Oh, and interestingly, are you familiar with the concept of "solo poly" and the "relationship escalator?" I think that poly or mono, you've kind of embraced the solo part (I am solo poly myself) and rejected for the most part, the "relationship escalator" (as have I, though for different reasons than you)...these are some convenient labels that might help you define your position. After I got out of my marriage and started dating, I had a difficult time because I wanted real relationships, with meaning and emotional bonds, if I was going to have anything at all...not casual flings. But I did NOT want to get in one where my partner thought that "serious" means moving in, getting married, picking out china and having babies. I'm over it, done that, no more thankyouverymuch. Well it turns out...solo poly works perfectly for me.
I found this forum distressed and needing a place to talk and discovered that what we'd agreed to could count as polyamory that night. Still new to terms. Now finding out.
I think that it might be helpful to you and your boyfriend to discuss, outside of the confusing context of him being emotionally interested in another woman, whether he is even capable of being ethically polyamorous or whether he is at heart simply a monogamous dude who developed an interest in another woman. If he isn't able to process loving more than one woman at a time, no amount of you saying "it's fine, really, do whatever you want" is going to make it healthy or ok for him. Maybe getting a solid handle on his nature and how he needs to operate in relationships will be good for both of you before you commit any further.
Probably some time in the future. My sensing of his excitement then was that he wanted it. Since then he seems completely disinterested. On initiating a dialogue, he says he is not interested anymore. I think once we are on a more solid footing, and if there seems to be a suitable moment, we could perhaps discuss this. Right now, i seem to be it for him.

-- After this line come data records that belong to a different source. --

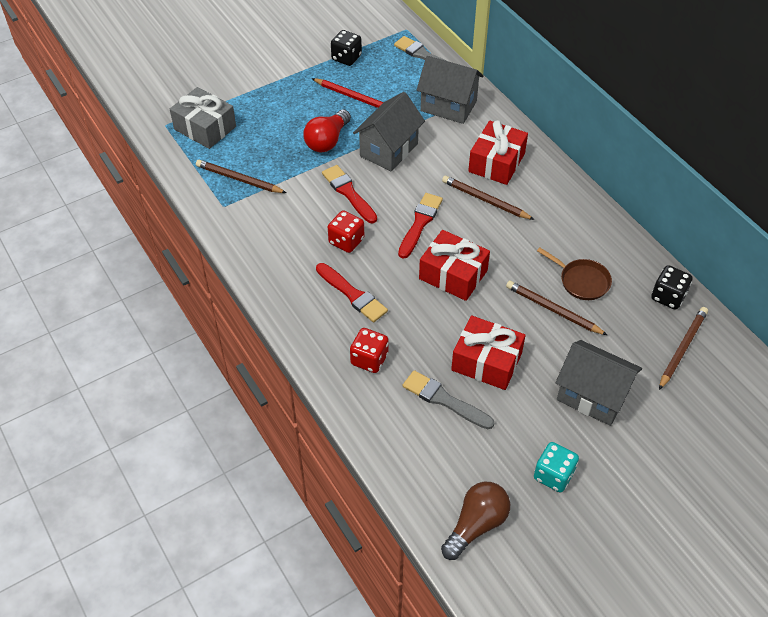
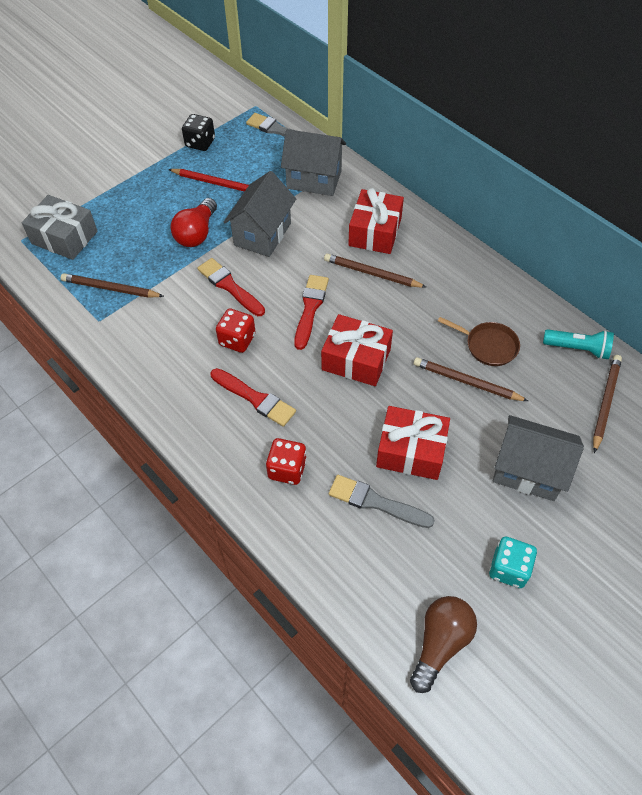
camera: 10 degrees left, 5 degrees up
(668, 297) = (577, 349): black dice -> turquoise flashlight

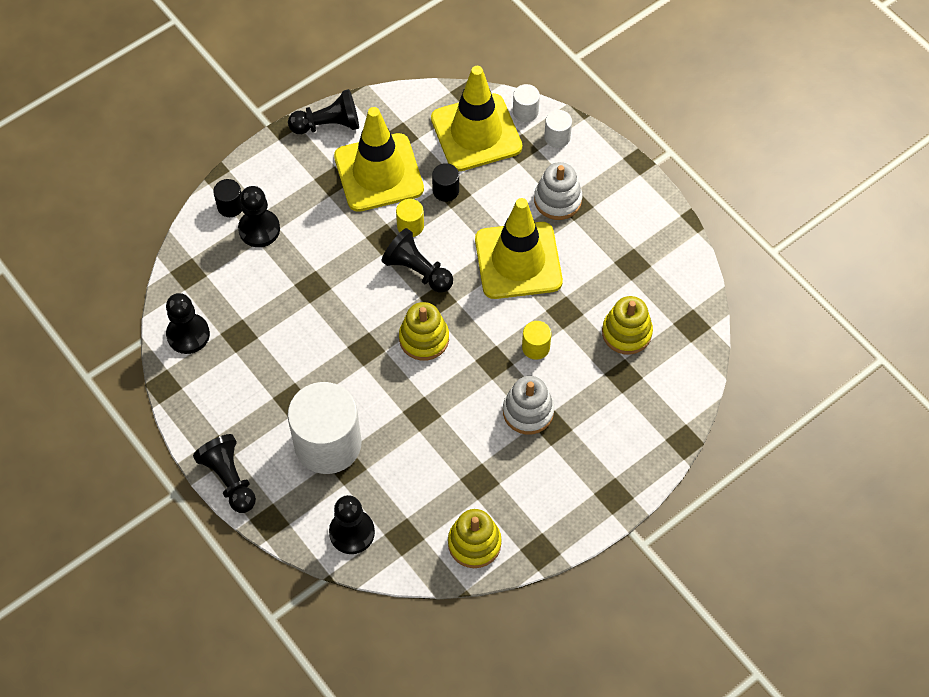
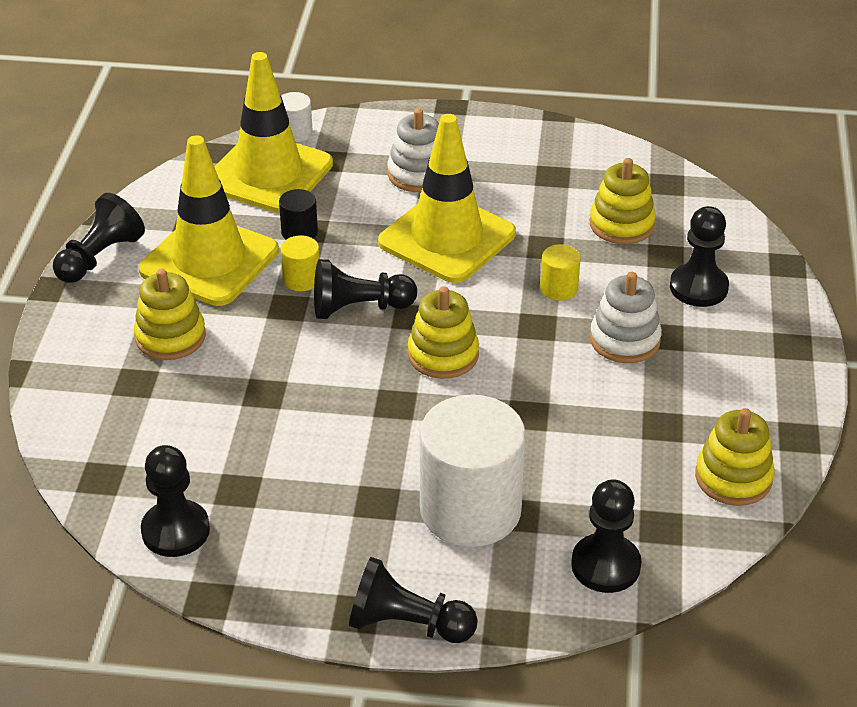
camera: 45 degrees left, 20 degrees down
(230, 206) = (75, 388): black cylinder -> none
(259, 229) = (136, 385): black pawn -> black pawn (698, 287)
(306, 210) = (170, 337): none -> yellow stacking toy
(557, 137) = (352, 133): white cylinder -> none

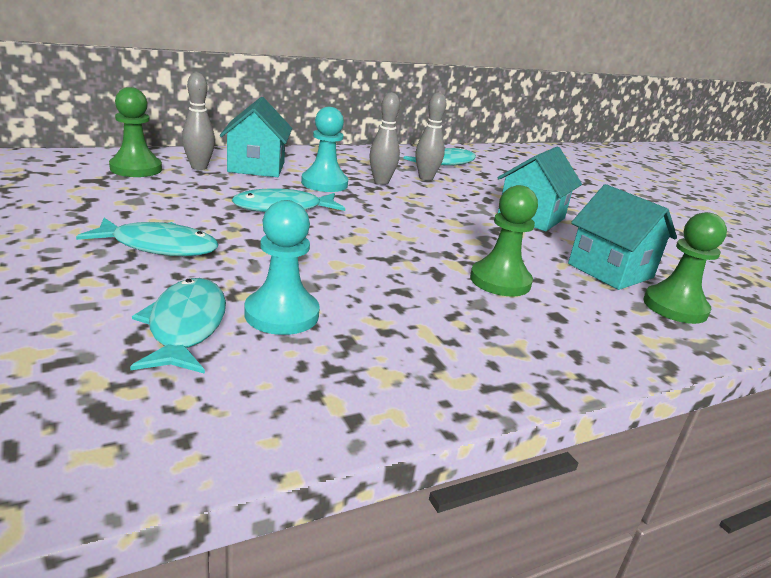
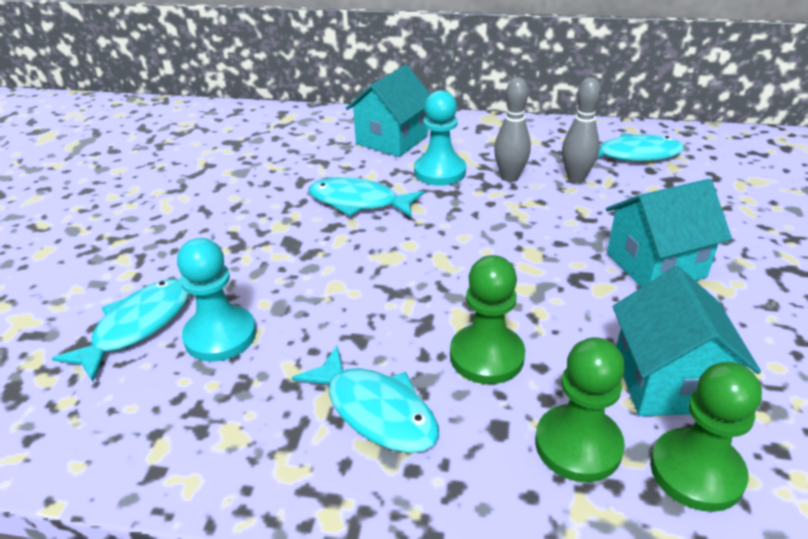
camera: 40 degrees right, 10 degrees up
(136, 169) = (279, 131): green pawn -> green pawn (578, 445)
(159, 246) = (205, 231): turquoise fish -> turquoise fish (376, 411)
(199, 167) = (336, 135): grey bowling pin -> none

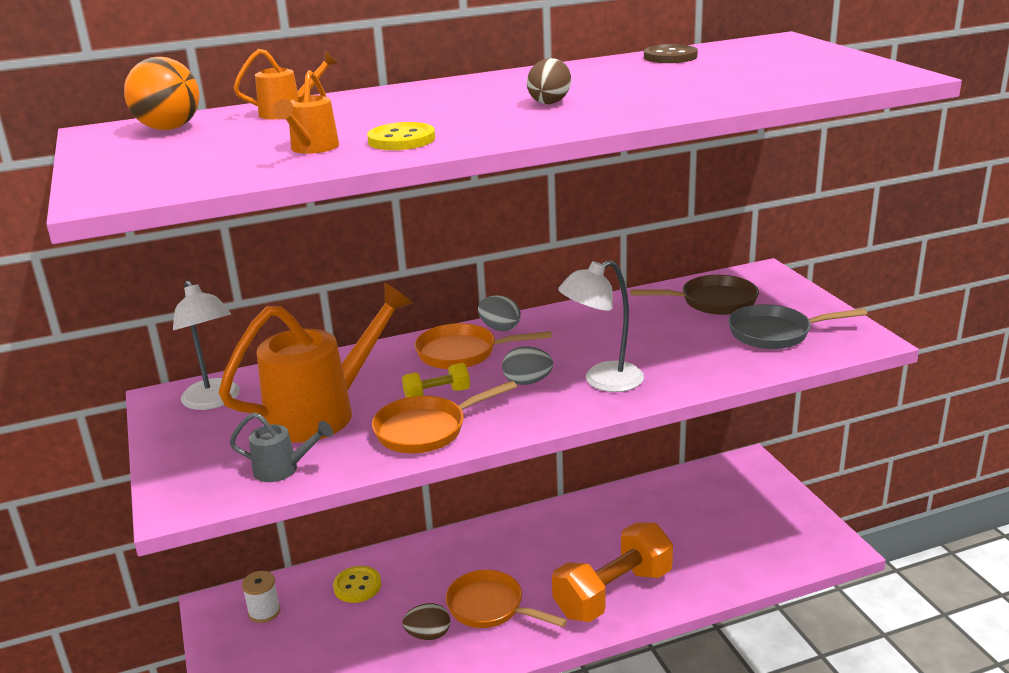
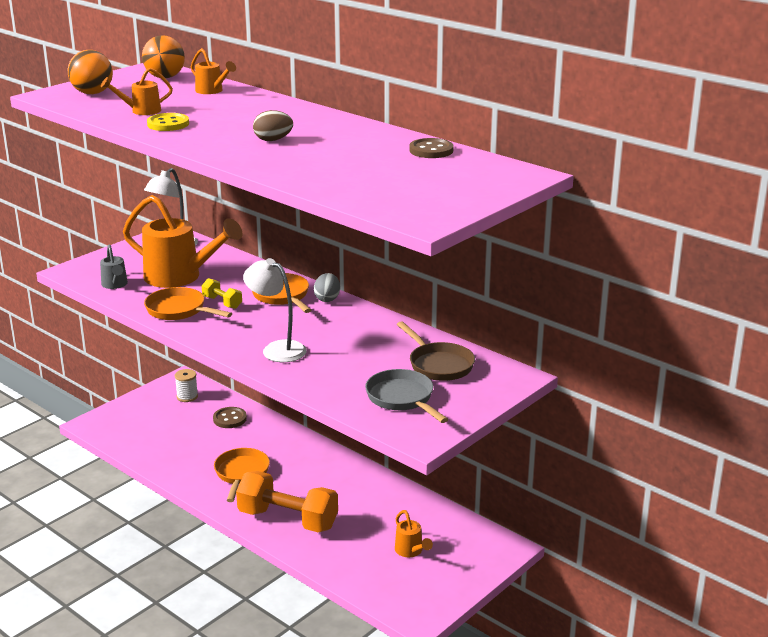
camera: 60 degrees right, 0 degrees up
(160, 169) = (92, 93): none -> orange ball
(357, 586) = (230, 419): yellow button -> brown button
(428, 635) = (201, 459): brown egg -> none
(527, 382) = (258, 325): grey egg -> none
(724, 521) = (410, 551): none -> orange watering can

Congrats on finding such a good match though, when you had pretty much given up on it, and I send my sincerest best wishes for a bright future in your general direction!
This is one thing I got really lucky on. Left to me, we'd never even have met, let alone got to this point. I simply was not interested. And yet he was exactly what I needed. Even now, some days I am astonished. We are also quite different in personalities. He is outgoing, very social. I am prickly and remote. In intimate relationship, I am more engaging, he can be remote. Yet we somehow are what the other needs best.